2. The rapid disassembly and assembly climbing scaffolding method for synchronous equal-height climbing as described in claim 1, characterized in that: The connecting column has through slots corresponding to the two rotating shaft positions, and each of the two through slots is equipped with a drive motor. The output ends of the two drive motors are connected to their respective adjacent and corresponding rotating shafts.
3. The rapid disassembly and assembly climbing scaffolding method for synchronous equal-height climbing as described in claim 1, characterized in that: The inner wall of the lifting groove is provided with a fall prevention groove, and an insert shaft is provided in the fall prevention groove. A rotating block is oscillating on the insert shaft. A fall prevention block is provided on the rotating block for passing through the fall prevention groove and contacting the adjacent chain. The radial cross section of the fall prevention block is arc-shaped and the arc is set towards the end of the lifting groove. A torsion spring is provided on the insert shaft for limiting the swing of the fall prevention block towards the beginning of the lifting groove.
4. The rapid disassembly and assembly climbing scaffolding method for synchronous equal-height climbing as described in claim 1, characterized in that: The fastening assembly includes an adhesive block for attaching to the surface of the outer frame steel column. The adhesive block has a fixing hole for aligning with a pre-embedded hole on the surface of the outer frame steel column. A fixing screw is threaded into the fixing hole for threaded connection with the pre-embedded hole on the surface of the outer frame steel column. Several tie bolts are detachably connected between the adhesive block and the connecting column.

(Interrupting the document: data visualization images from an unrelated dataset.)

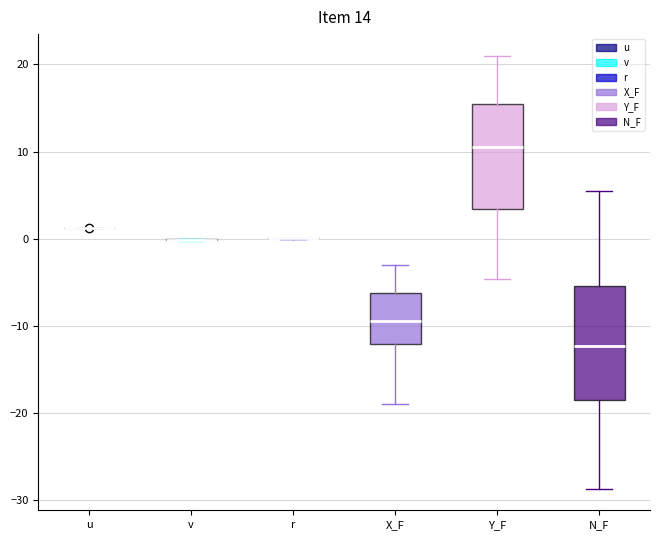

Comparing the boxes themselves (not the whiskers), which one is the tallest?

N_F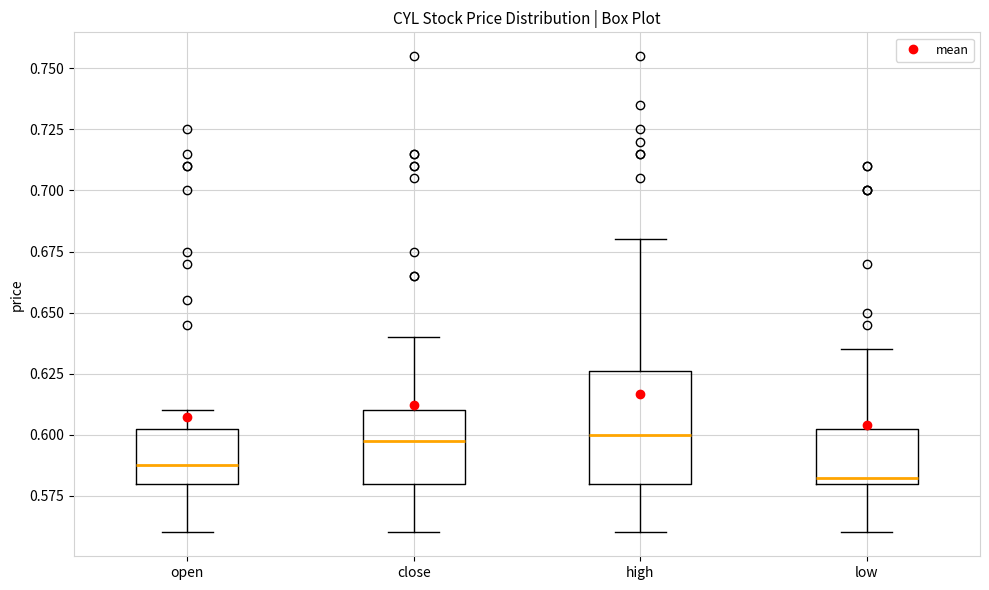

Where does the median line of the box for close sit on the y-axis? The values are not printed on the chart, so give them approximately, as read against the axis.

0.600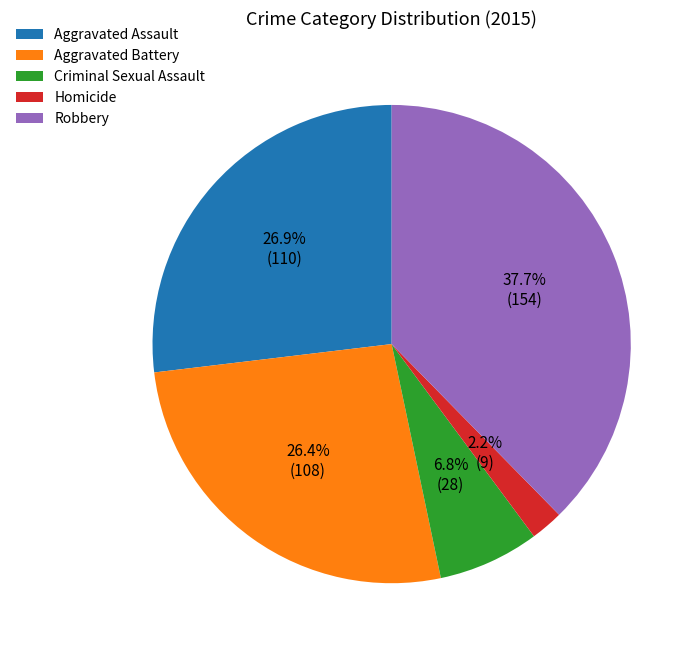

How many segments does this pie chart have?

5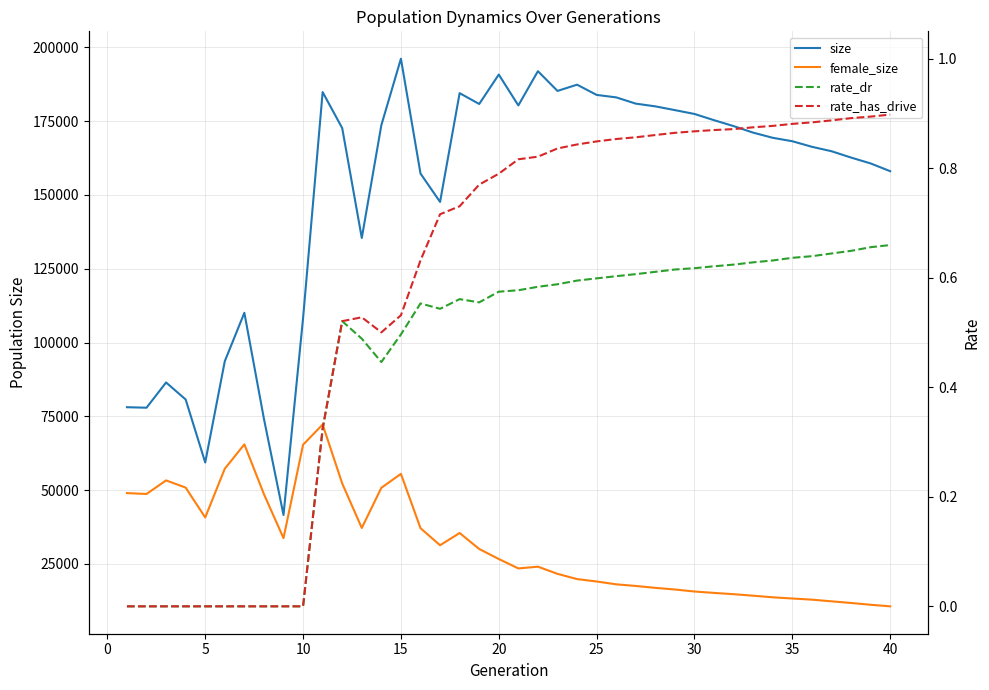

True or false: size and rate_dr cross at least once.

False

5. The rapid disassembly and assembly climbing scaffolding for synchronous equal-height climbing construction as described in claim 4, characterized in that: The fastening assembly also includes a limiting block for attaching to the surface of the outer frame steel column. The limiting block is located directly below the attaching block. The limiting block is provided with a limiting screw for threaded connection with a pre-embedded hole on the surface of the outer frame steel column. A diagonal brace connects the limiting block and the attaching block.
6. The rapid disassembly and assembly climbing scaffolding method for synchronous equal-height climbing as described in claim 1, characterized in that: The connector includes lead screws located at the four corners of the auxiliary plate, and all four lead screws are detachably connected to the bottom surface of the support plate.
7. The rapid disassembly and assembly climbing scaffolding method for synchronous equal-height climbing as described in claim 1, characterized in that: Both the auxiliary plate end face and the support plate end face are provided with anti-fall nets.